Any Texan who has paid into the Social Security system and is currently receiving benefits should continue to receive them. This is non-negotiable. This was an obligation of the federal government to those who paid into the system and should, therefore, be met without question, hesitation, or reservation. This should be no problem for the federal government since it is possible for Social Security recipients to move to a foreign country and still collect their benefits. Additionally, those who have paid in should be able to preserve their accrued benefits for exactly the same reason.

To lessen the impact of a sudden change in the system, workers who are currently paying into that system should be given an option to continue paying into the United States Social Security system or opting out completely. It’s safe to assume that many Texans will opt out and invest in private retirement accounts, but some will want to continue paying into the federal system, especially those close to retirement age. Given the reports of how dire the situation is for the Social Security Trust Fund, the federal government will likely find it appealing to have some Texans still paying into the system.

Moving forward, Texans may find it beneficial to establish a voluntary retirement and pension system similar to the one that already exists for state employees and educators. An easier step would be to open enrollment for either or both of those systems to any citizen in Texas.

Where the future relationship between Texas and the United States is concerned, this is more important than it might seem on its face. Post-Texit, there will be businesses that have feet in both Texas and the United States. Those businesses will want to seamlessly transfer workers from one place to the other without potentially subjecting them to dual Social Security taxation, the situation that occurs when a worker from one country works in another country and is required to pay Social Security taxes to both countries on the same earnings.

This is accomplished by the execution of what are known as international totalization agreements. Totalization agreements allow workers to combine the years they have worked in two different countries in order to be eligible for retirement benefits in one or both countries. The retirement benefits paid by each country are prorated based on the number of years worked there.

Totalization agreements are not alien to the United States. They currently have such agreements with Australia, Austria, Belgium, Canada, Chile, the Czech Republic, Denmark, Finland, France, Germany, Greece, Hungary, Ireland, Italy, Japan, Luxembourg, Netherlands, Norway, Poland, Portugal, the Slovak Republic, South Korea, Spain, Sweden, Switzerland, and the United Kingdom.

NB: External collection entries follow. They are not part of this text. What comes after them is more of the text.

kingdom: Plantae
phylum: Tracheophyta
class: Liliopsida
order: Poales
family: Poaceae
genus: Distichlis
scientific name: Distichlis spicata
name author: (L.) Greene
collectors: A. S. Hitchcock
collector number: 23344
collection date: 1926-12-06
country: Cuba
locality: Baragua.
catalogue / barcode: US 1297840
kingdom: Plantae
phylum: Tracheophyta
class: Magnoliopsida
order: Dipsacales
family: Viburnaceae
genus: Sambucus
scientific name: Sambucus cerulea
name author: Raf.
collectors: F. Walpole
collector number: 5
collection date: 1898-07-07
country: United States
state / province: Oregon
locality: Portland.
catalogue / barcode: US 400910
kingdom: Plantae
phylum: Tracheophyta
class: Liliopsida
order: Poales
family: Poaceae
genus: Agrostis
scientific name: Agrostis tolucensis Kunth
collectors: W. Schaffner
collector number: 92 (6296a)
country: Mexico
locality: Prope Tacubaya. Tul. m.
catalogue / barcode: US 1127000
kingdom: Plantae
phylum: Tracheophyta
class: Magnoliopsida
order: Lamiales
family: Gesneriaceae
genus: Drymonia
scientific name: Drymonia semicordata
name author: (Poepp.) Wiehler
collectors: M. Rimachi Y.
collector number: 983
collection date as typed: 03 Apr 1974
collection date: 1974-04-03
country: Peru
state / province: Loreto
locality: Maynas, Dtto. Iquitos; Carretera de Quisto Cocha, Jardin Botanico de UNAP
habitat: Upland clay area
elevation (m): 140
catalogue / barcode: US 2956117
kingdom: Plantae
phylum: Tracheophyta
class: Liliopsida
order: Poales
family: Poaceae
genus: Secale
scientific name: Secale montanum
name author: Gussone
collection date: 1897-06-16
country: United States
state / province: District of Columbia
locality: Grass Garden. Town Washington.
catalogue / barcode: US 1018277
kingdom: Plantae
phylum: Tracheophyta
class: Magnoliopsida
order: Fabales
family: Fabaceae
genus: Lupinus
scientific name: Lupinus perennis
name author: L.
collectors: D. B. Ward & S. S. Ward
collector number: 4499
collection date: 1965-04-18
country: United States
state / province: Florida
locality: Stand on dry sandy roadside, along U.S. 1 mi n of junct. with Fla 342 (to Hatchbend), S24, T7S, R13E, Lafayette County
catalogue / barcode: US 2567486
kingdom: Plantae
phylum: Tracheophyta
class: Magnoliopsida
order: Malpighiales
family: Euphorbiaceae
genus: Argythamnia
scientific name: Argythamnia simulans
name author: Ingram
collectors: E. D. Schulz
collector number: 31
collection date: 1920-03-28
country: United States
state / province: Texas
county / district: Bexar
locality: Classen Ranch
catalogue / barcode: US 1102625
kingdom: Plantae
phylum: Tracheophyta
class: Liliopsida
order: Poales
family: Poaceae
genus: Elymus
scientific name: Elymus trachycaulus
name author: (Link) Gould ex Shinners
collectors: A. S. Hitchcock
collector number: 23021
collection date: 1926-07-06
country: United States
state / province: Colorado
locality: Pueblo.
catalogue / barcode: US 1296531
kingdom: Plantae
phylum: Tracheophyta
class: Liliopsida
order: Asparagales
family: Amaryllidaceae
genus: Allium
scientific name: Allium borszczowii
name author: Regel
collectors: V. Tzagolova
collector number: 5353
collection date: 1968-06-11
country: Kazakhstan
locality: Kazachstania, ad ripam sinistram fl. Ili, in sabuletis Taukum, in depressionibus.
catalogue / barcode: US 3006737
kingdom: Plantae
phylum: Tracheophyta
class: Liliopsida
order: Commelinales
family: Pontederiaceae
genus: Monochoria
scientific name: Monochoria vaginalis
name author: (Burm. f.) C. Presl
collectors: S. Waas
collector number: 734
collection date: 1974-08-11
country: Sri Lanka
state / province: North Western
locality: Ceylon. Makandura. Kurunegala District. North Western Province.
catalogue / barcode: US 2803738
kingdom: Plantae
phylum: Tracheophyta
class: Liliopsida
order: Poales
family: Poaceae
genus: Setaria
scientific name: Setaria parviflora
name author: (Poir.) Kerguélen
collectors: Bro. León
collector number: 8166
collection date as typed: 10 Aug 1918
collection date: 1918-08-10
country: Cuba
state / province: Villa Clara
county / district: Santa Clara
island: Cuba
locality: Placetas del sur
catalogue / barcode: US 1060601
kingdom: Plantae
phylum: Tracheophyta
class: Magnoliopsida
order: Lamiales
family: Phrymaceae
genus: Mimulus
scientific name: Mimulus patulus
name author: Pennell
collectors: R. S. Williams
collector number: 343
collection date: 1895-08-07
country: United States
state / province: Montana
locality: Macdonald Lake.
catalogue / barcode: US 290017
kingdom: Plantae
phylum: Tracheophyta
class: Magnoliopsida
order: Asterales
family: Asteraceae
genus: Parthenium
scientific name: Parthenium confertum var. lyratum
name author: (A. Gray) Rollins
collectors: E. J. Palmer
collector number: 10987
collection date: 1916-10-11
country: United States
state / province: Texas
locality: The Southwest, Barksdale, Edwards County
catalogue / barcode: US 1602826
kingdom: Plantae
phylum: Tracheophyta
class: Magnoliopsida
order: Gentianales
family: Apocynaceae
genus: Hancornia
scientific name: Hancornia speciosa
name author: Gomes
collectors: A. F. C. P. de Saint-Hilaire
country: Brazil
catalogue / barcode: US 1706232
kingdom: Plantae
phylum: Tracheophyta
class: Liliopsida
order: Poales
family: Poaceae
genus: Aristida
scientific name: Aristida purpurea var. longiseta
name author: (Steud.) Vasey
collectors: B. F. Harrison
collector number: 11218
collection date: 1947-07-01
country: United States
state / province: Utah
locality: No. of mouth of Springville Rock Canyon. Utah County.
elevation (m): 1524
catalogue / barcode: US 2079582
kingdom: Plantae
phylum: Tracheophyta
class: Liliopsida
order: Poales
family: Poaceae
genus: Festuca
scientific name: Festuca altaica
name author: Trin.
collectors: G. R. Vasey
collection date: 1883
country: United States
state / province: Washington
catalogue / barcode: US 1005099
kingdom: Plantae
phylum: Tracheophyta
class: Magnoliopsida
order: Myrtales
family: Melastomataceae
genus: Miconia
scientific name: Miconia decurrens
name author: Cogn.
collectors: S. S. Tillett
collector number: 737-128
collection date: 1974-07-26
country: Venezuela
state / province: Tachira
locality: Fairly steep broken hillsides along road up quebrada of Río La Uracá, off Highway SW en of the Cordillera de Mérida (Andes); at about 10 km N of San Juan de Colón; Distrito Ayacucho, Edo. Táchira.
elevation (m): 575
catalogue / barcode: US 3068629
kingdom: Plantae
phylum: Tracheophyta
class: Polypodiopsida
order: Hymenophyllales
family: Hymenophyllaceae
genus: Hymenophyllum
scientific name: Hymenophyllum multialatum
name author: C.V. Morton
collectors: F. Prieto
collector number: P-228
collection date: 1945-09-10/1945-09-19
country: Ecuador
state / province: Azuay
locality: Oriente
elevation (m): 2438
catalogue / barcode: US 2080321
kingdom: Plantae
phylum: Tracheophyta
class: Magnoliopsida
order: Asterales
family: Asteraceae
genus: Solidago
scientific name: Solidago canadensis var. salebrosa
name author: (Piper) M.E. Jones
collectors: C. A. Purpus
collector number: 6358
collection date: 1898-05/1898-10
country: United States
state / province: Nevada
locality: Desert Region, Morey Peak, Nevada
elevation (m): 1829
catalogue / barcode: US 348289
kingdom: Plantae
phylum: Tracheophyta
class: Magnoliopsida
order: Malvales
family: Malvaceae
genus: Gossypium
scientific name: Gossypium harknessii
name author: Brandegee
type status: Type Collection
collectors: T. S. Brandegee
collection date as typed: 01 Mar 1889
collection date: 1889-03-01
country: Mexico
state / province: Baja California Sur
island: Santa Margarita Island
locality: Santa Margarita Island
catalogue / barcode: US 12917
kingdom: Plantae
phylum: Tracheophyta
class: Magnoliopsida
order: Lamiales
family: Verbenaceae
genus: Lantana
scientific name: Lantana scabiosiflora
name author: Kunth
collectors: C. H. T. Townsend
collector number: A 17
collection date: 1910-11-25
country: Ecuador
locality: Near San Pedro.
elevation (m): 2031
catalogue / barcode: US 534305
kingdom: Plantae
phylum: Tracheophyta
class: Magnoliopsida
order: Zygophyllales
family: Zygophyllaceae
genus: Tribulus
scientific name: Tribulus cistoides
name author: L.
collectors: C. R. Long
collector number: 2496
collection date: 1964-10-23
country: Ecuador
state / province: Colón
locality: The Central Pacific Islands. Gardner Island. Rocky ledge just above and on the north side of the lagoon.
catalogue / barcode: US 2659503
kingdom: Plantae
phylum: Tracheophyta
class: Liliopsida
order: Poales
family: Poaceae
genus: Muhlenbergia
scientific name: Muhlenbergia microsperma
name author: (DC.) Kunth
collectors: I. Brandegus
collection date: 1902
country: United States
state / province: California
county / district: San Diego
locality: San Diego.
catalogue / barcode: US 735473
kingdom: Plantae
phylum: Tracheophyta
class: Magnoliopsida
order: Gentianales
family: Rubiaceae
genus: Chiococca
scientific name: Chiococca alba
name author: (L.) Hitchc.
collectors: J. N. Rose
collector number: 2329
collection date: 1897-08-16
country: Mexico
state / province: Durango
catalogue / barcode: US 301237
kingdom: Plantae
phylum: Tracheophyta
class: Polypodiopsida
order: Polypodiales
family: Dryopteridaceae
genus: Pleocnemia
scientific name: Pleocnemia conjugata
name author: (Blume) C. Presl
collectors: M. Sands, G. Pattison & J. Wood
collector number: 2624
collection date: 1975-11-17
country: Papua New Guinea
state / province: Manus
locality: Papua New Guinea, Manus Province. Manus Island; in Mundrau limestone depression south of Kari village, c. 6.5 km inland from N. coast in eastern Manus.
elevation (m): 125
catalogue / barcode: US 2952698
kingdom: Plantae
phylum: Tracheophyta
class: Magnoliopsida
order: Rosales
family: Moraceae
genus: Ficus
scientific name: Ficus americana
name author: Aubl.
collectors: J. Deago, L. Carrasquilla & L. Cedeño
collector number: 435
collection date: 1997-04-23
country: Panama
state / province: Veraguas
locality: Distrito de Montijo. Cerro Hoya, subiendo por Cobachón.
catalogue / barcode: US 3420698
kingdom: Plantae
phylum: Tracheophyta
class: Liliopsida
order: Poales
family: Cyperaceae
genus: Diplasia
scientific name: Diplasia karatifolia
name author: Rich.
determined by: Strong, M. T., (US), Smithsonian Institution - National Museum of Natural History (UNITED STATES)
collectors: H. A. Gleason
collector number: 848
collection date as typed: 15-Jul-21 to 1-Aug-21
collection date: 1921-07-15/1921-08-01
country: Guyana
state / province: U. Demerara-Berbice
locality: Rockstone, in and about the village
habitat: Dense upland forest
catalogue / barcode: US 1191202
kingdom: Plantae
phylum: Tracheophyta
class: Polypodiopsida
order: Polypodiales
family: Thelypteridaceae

Steven Weiser, a tax lawyer with a practice focusing on international tax matters, explained how these totalization agreements work.

“For example, if an individual accumulates six years of coverage under the U.S. social security system and ten years of coverage in another country’s system that requires 15 years of coverage for full benefit eligibility, both countries will treat the individual as if a total of 16 years had been completed under each system. However, the U.S. benefit would be 5/16 of the benefit computed on the basis of earnings in both countries during the 15-year period (and 10/16 in the other country).”

Regardless of the final shape of any agreement on Social Security, it is important to mention that, if the United States fails to negotiate in good faith on this issue or if they fail to honor their obligations to hard-working Texans who have paid into their system, Texas will always take care of its most vulnerable citizens. The total amount of federal money that comes back to Texas annually for federal pension benefits is approximately $74 billion. This is far short of the $120-$160 billion annually that we overpay into the federal system that will now stay here in Texas. In short, if they choose the immoral route, we’ve got it covered.